切ない……? 俺は今、そんな顔をしているのか?
「分かりますよ。わたしあれからずっと、ツヴァイさんのこと見てましたから。わたしのこと好きじゃないのに好きだなんて言うのは何でだろうって、気になって、ずっと目で追ってたんです。そしたらあなたは、辛い恋をしている人だった」
「…………」
「同性同士だから? それとも他にも理由があるのか……自分の本当の気持ちを押し殺して、あなたは伝えない気でいる。誰よりも相手の幸せを願っているくせに、あなた自身は幸せになろうとしない。どうして? 自分にはその資格がないとでも思っているみたい」
「…………」
「そんなあなたを見ていると、とても……胸が苦しくて、痛くって……愛おしくて」
「!」
「好きです、ツヴァイさん。わたし……アインスさんのことが好きだった筈なのに、いつしかアインスさんに恋をするあなたのことを好きになってしまいました。あなたに幸せになって欲しい。自分の幸せを諦めないで欲しい。……わたしじゃ、駄目ですか? わたしじゃ、あなたを幸せには出来ませんか?」
絶句した。
〝俺じゃ、駄目かな?〟――かつてそれは、俺が君に投げ掛けた言葉。それをそのままやり返すかのように、彼女は俺にそう言った。
「……君を騙した仕返しのつもりかな?」
「っ違います、わたしは本気で!」
本気? そんなことは、その瞳の真剣さで分かっている。……でも、
「尚、悪いよ」
「!」
「結局、君もか。君まで、そんなことを言うのか。期待したのに……君にならアイちゃんをって、なのに、どうして……」
脳裏に浮かんだのは、ドライの顔。

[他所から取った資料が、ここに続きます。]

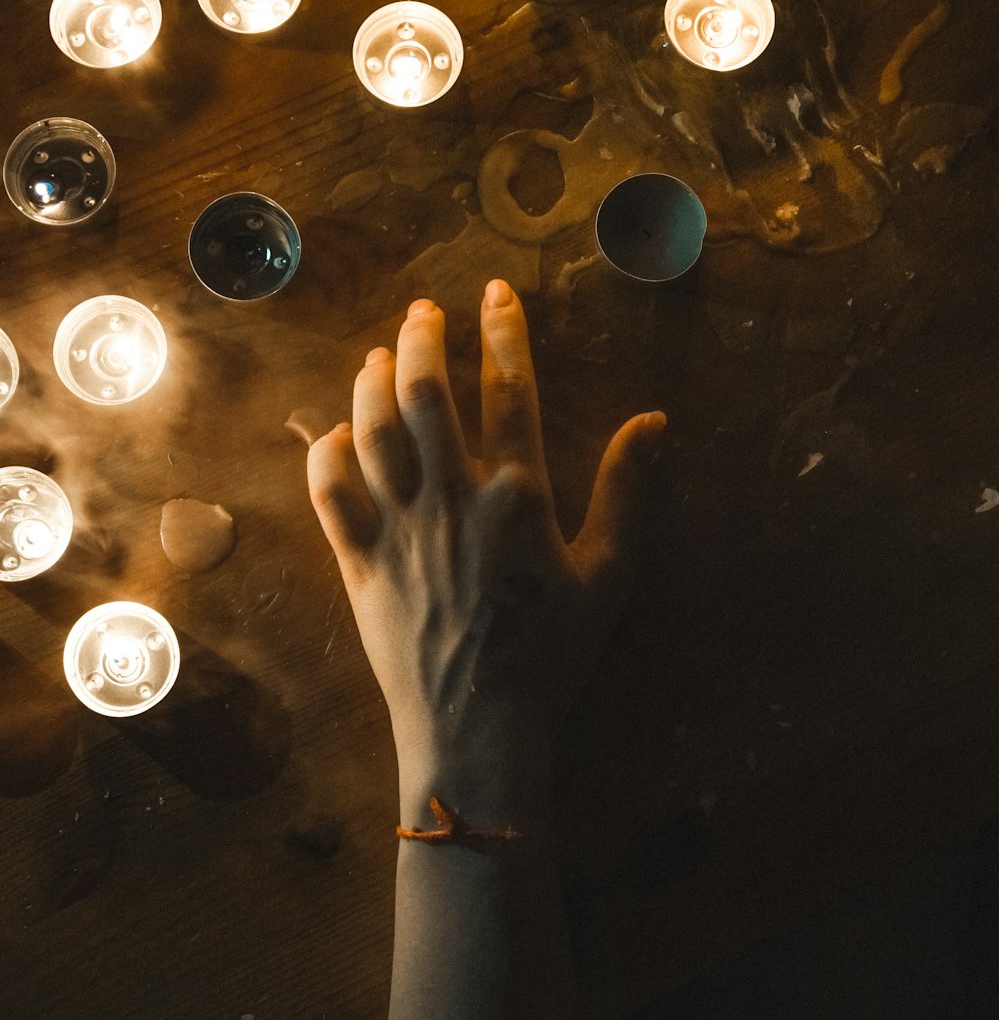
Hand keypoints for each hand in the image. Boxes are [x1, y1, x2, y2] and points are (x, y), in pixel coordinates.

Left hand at [308, 279, 664, 830]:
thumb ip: (627, 491)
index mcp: (517, 493)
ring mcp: (397, 527)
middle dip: (424, 339)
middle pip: (427, 394)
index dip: (503, 333)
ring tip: (379, 354)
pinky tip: (331, 433)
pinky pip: (328, 493)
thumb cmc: (550, 656)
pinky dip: (324, 454)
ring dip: (372, 383)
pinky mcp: (358, 561)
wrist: (477, 726)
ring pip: (372, 430)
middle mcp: (451, 496)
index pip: (511, 390)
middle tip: (424, 309)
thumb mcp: (607, 575)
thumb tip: (653, 421)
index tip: (496, 293)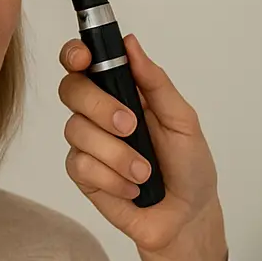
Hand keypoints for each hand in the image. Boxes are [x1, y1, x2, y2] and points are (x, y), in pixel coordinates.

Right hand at [59, 36, 227, 260]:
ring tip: (145, 173)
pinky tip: (133, 189)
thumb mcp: (183, 120)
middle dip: (99, 106)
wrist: (187, 217)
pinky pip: (81, 166)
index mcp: (123, 91)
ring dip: (116, 154)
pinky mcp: (83, 175)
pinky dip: (112, 178)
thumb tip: (130, 43)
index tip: (84, 59)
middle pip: (71, 90)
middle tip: (131, 126)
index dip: (75, 54)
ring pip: (77, 131)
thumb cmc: (190, 166)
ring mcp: (88, 144)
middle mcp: (98, 113)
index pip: (85, 62)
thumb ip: (155, 83)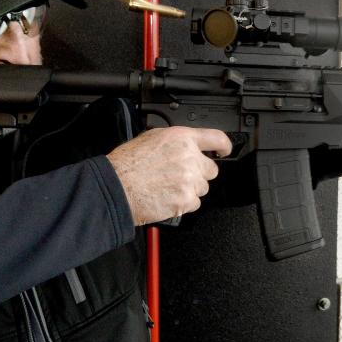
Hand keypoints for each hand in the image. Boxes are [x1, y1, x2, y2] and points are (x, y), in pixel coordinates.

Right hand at [106, 127, 232, 224]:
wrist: (116, 187)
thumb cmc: (127, 164)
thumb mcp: (152, 138)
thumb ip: (176, 141)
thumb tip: (187, 146)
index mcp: (182, 139)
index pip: (216, 138)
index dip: (224, 146)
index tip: (224, 151)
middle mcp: (189, 158)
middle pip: (211, 169)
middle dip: (199, 173)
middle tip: (180, 176)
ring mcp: (189, 180)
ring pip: (203, 188)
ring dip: (191, 189)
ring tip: (169, 187)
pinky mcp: (186, 200)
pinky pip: (195, 203)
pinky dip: (184, 203)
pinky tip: (168, 197)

それと、これまで俺に好意を寄せてきた幾人かの人達の記憶だった。どいつもこいつも皆、結局は俺の顔か身体しか見ていなかった。
神父様と同じだ。――気持ち悪い。
胸の奥がむかむかする。吐きそうだ。
「ツヴァイさん……」
突如口元を押えた俺の様子を心配してだろう、彼女の手がおずおずとこちらに伸びてくる。そこに、記憶の中の神父様の手が重なった。
いつものように、名を呼びながら――。
「触るな!」
「っ!」
咄嗟に払い除けた。彼女がどんな反応を示したのかも、俺は目を逸らしたまま確認しなかった。
「俺のことが好き? 頭おかしいんじゃないのか。見る目無さすぎるだろ。アイちゃんを好きになった君は、もっとマトモだと思ってた。何で俺なんかに」
ああ……どうして、こうなった?
視線が刺さる。何かを希求するような、どこか憐れむような瞳で。
――見るな。
そんな目で俺を見るな。分かったような口ぶりで、俺を語るな。
「君に俺の何が分かる。要らない……俺には、アイちゃんだけでいい」
「ツヴァイさん……」
彼女の声は、意外にも落ち着いた様子だった。顔を上げると、変わらず憐憫を湛えた瞳と真っ直ぐに目が合った。
「あなたは、そんなにも自分のことが嫌いなんですね」
ハッとした。彼女は視線を落として、独り言のように呟いた。
「わたしの好きは、あなたを追い詰めるだけなのね。やっぱり、アインスさんじゃなきゃ駄目なんだ……」
それから、ぽろりと――。
「わたしが居ない方が、あなたは幸せなのね」
聞こえてきた言葉に、不穏な予感を抱いた。
「セーラちゃん」
「分かりました。わたしはもう、お二人の邪魔はしません。だから、安心してください」
「セーラちゃん、何か変なこと考えてない?」
しかし、彼女は笑顔で告げた。
「何がですか? さぁ、今日はもう遅いので、お部屋に戻りましょうか。聞いてくださって、ありがとうございました」
――翌朝、館内放送で彼女の訃報が流れた。